You’re a creative for a large corporation – a community manager perhaps, or a copywriter. Even a developer of internal documents and programs. A knowledge worker. You’re exceedingly good at what you do – you’ve been called into the C-suite a number of times to help out with disasters, and people in general respect you.
You work from a coffee shop off the main roads. You bring your laptop, your notebooks, your very high quality headphones. You go early, set up near the power outlet, and dig in long before the staff even has the sleep out of their eyes. You take your time – sometimes your day is ten hours long, but you bill the company for eight, reliably. You work, you watch. You’re the quintessential cafe witness.
You want to be invisible.
Why? Beyond being a leader in your workplace, you’re a thought leader in your industry. You’re on Twitter – TweetDeck, or HootSuite, or whatever you’re using to broadcast/aggregate never closes. You’re even penning a book. You’re on the verge of celebrity. Why would you want to downplay your achievement by sitting in a coffee shop silently, away from the office where you are respected, and tap away silently at a laptop for ten hours every day?

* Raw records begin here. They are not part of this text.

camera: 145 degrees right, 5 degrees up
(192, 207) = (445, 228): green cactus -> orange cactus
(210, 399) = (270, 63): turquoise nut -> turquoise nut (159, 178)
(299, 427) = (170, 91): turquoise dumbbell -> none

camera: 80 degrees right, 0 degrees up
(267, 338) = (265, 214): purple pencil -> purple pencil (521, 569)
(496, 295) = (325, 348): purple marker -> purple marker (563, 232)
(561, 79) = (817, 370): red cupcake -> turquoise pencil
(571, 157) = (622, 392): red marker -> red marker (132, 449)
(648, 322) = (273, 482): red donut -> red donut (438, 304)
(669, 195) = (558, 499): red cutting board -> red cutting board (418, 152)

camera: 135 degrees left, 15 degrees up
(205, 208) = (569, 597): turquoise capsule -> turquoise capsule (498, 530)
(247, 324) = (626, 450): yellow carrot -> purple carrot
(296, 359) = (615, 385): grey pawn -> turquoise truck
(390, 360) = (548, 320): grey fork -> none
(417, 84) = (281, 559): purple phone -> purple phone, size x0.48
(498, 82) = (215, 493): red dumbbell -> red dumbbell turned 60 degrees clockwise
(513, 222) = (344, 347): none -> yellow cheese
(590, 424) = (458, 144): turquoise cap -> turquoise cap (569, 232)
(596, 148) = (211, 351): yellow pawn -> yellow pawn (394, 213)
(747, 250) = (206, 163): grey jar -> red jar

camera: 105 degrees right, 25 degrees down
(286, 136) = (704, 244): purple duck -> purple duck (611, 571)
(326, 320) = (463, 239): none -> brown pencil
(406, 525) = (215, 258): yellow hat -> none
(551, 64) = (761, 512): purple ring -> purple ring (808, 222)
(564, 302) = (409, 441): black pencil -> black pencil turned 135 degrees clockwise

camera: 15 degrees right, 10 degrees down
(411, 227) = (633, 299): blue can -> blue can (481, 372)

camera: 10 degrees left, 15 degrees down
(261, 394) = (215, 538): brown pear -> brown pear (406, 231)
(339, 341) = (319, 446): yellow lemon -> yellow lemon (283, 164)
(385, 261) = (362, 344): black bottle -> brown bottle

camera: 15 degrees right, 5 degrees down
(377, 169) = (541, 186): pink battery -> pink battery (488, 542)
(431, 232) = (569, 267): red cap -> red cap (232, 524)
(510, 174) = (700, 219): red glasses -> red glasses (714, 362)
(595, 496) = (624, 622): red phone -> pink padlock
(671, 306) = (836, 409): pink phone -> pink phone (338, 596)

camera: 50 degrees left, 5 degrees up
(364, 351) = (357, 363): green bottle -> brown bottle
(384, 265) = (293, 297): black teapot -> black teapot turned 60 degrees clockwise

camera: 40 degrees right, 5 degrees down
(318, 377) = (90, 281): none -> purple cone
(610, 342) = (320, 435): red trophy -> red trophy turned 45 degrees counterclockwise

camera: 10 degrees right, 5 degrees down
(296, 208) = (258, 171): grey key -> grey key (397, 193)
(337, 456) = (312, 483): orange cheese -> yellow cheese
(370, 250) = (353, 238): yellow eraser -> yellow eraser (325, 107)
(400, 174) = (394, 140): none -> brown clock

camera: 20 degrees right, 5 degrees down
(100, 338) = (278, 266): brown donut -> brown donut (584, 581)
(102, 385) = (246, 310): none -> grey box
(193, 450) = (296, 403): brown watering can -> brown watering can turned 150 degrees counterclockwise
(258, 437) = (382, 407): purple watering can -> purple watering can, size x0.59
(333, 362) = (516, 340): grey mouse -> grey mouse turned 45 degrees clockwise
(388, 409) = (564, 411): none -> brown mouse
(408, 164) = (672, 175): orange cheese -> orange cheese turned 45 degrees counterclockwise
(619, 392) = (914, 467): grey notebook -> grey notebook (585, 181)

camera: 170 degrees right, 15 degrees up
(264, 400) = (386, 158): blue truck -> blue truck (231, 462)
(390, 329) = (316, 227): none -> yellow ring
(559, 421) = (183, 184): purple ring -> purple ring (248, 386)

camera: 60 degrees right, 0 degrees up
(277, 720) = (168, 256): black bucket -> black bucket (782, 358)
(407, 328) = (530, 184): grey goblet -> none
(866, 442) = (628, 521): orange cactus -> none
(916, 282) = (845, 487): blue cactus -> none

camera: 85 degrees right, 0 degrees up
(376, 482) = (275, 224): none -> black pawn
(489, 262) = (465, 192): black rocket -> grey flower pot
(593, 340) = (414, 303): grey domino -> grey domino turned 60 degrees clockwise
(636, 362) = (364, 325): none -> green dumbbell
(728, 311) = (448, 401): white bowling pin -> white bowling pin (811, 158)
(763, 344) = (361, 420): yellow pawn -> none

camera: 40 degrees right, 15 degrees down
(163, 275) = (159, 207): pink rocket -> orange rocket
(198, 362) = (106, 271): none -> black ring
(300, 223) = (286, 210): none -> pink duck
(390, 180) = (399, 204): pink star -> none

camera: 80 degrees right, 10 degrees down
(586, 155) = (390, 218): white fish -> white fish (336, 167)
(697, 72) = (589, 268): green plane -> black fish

Because you want to do your work.
Not everyone is motivated by achievement. Some people are motivated by quality, production, and the satisfaction that comes with results. Not by the visible marks those results make on the world. Community – that amorphous, diverse ideal of ongoing human interaction and interpersonal support – requires so thoroughly the work that these people do, but has no accurate compensation for them which does not strip them of their self-defined invisibility.
Our rewards for good work are fairly one-dimensional. Money. Fame. Notoriety. Power. All of these things are seen as just rewards for ongoing contribution to a community. But how do we ascribe power to those who choose to abdicate it? How can we respect people who walk away from what the rest of us see as opportunity to shine, to be heard – to be seen?
Invisibility can be a great ally, especially for knowledge workers in large communities. How do we encourage our people to discover whether this is a tool they can use effectively?